Good answer. To expand, the nesting structure determines how you come up with the V matrix.

Observations of Y_i, Y_j that are assumed to completely independent given X_i, X_j will have zeros plugged in for the appropriate entries of the V matrix. In the standard OLS case where everything is independent and has common residual variance, then your V is as you mention, just sigmahat^{2} * I, where you've pooled observations together to estimate the residual variance.

If you still have independence but you have heteroskedasticity, a simple thing to do is to keep the diagonal matrix structure for V, but for each diagonal entry, you don't use a pooled variance estimate. You instead plug in an empirical estimate of the residual variance for each observation, e.g. (y_i - x_i^{T} betahat)^{2.} This is admittedly not a great estimate of the actual residual variances because each entry is based on one observation, but it's at least unbiased and works reasonably well.

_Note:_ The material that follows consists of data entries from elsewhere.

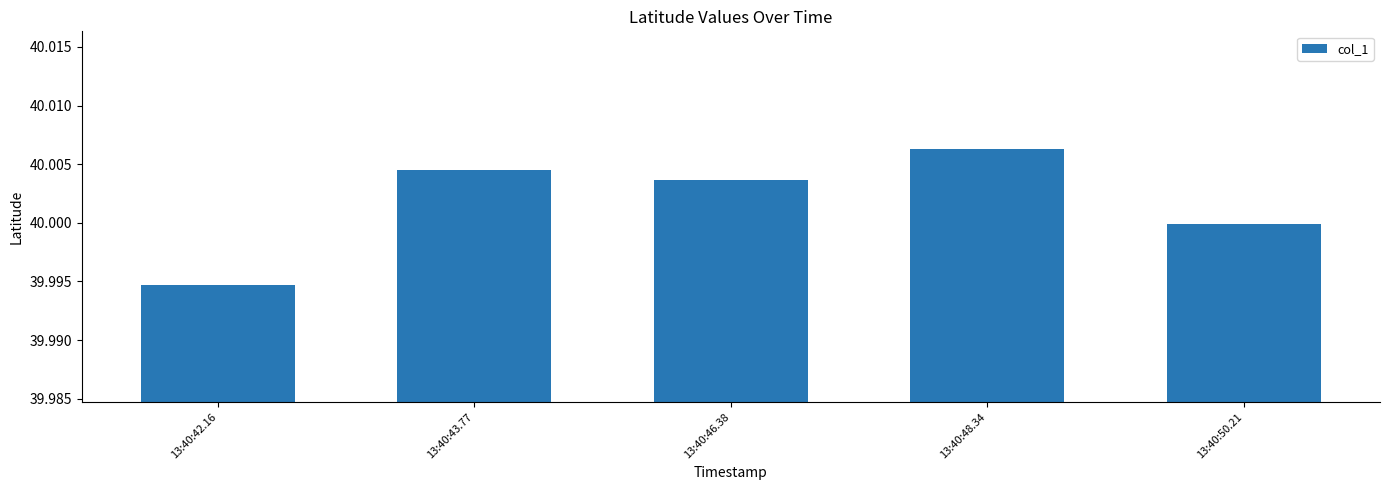

What is the label of the 4th bar from the right?

13:40:43.77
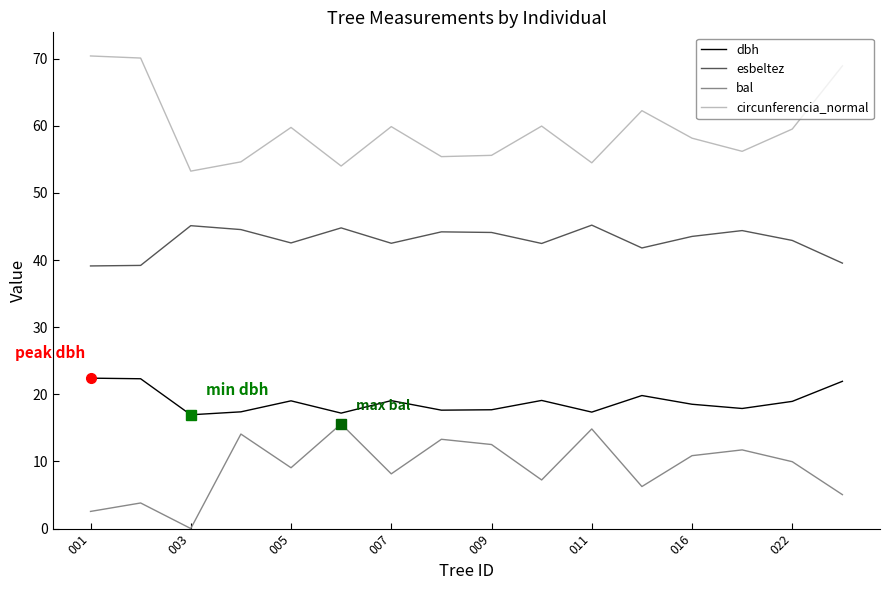

What is the difference between the second highest and second lowest values in the dbh series?

5.1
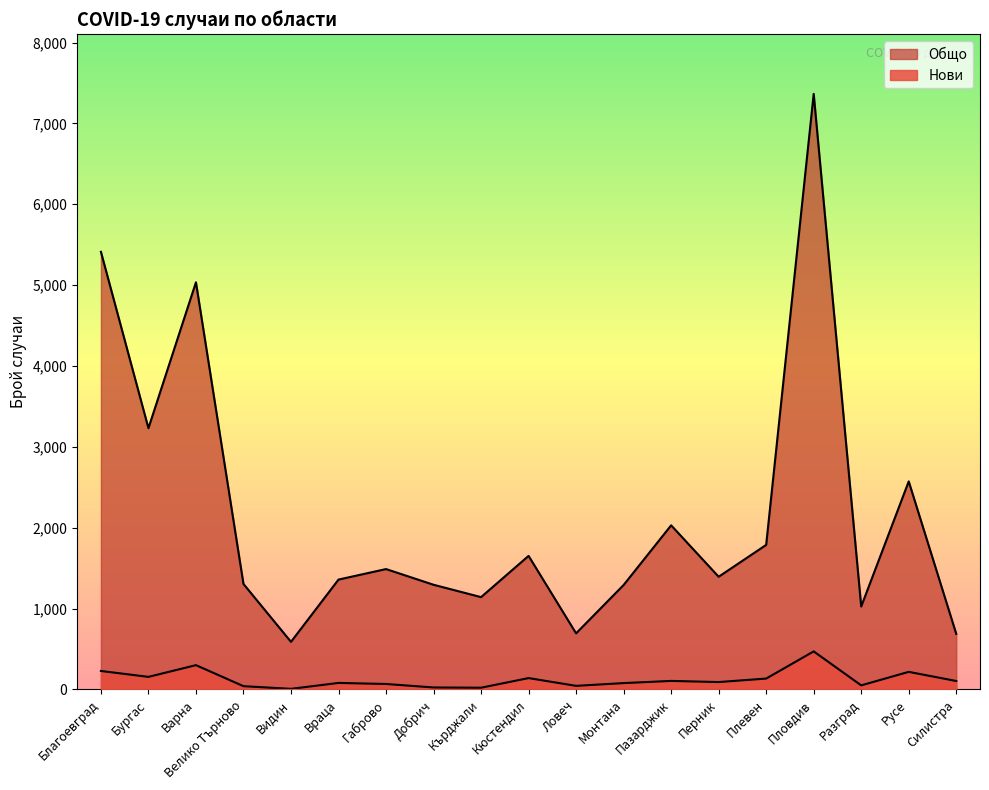

How many values in the Общо series are below 1394?

9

For nested data, e.g. students working in groups, you might assume that there can be correlation in the error structure between students who worked in the same group, but not between students who worked in different groups. Then you use a block diagonal matrix for V, with the empirical covariances between students in the same group as blocks in the matrix, and zeros everywhere else corresponding to the assumption of independent errors when students aren't in the same group. Or you could make more assumptions about residuals, like a common correlation within each group and common student variances. You'd do some pooling to estimate these quantities and then plug those estimates into this block-diagonal matrix form for V, much like how you plugged in the common variance estimate for each diagonal entry in the simple OLS case.

Can't get too wacky though: you certainly don't want to throw away all independence assumptions and estimate the variance in Y conditional on X with V=XX^{T} (the entire empirical covariance matrix). If you plug that in, everything will cancel out.